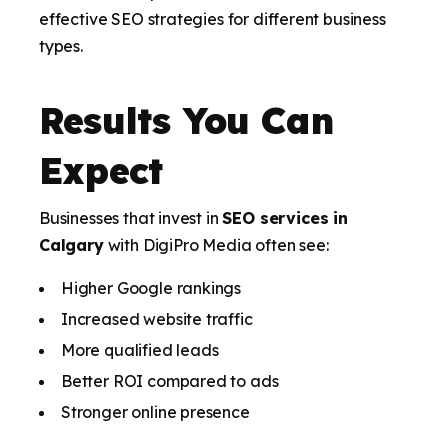
effective SEO strategies for different business
types.
Results You Can
Expect
Businesses that invest in
SEO services in
Calgary
with DigiPro Media often see:
Higher Google rankings
Increased website traffic
More qualified leads
Better ROI compared to ads
Stronger online presence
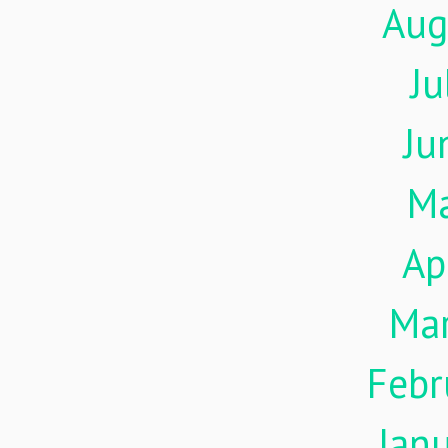
Aug
Ju
Ju
M
Ap
Ma
Febr
Jan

------------------------------------------------

Exercise directions :: Leave the pictures out and retype only the lines from the line with "Stronger online presence" through the final line of the material, both ends included, word for word.

Output for this exercise ::
Stronger online presence
Aug
Ju
Ju
M
Ap
Ma
Febr
Jan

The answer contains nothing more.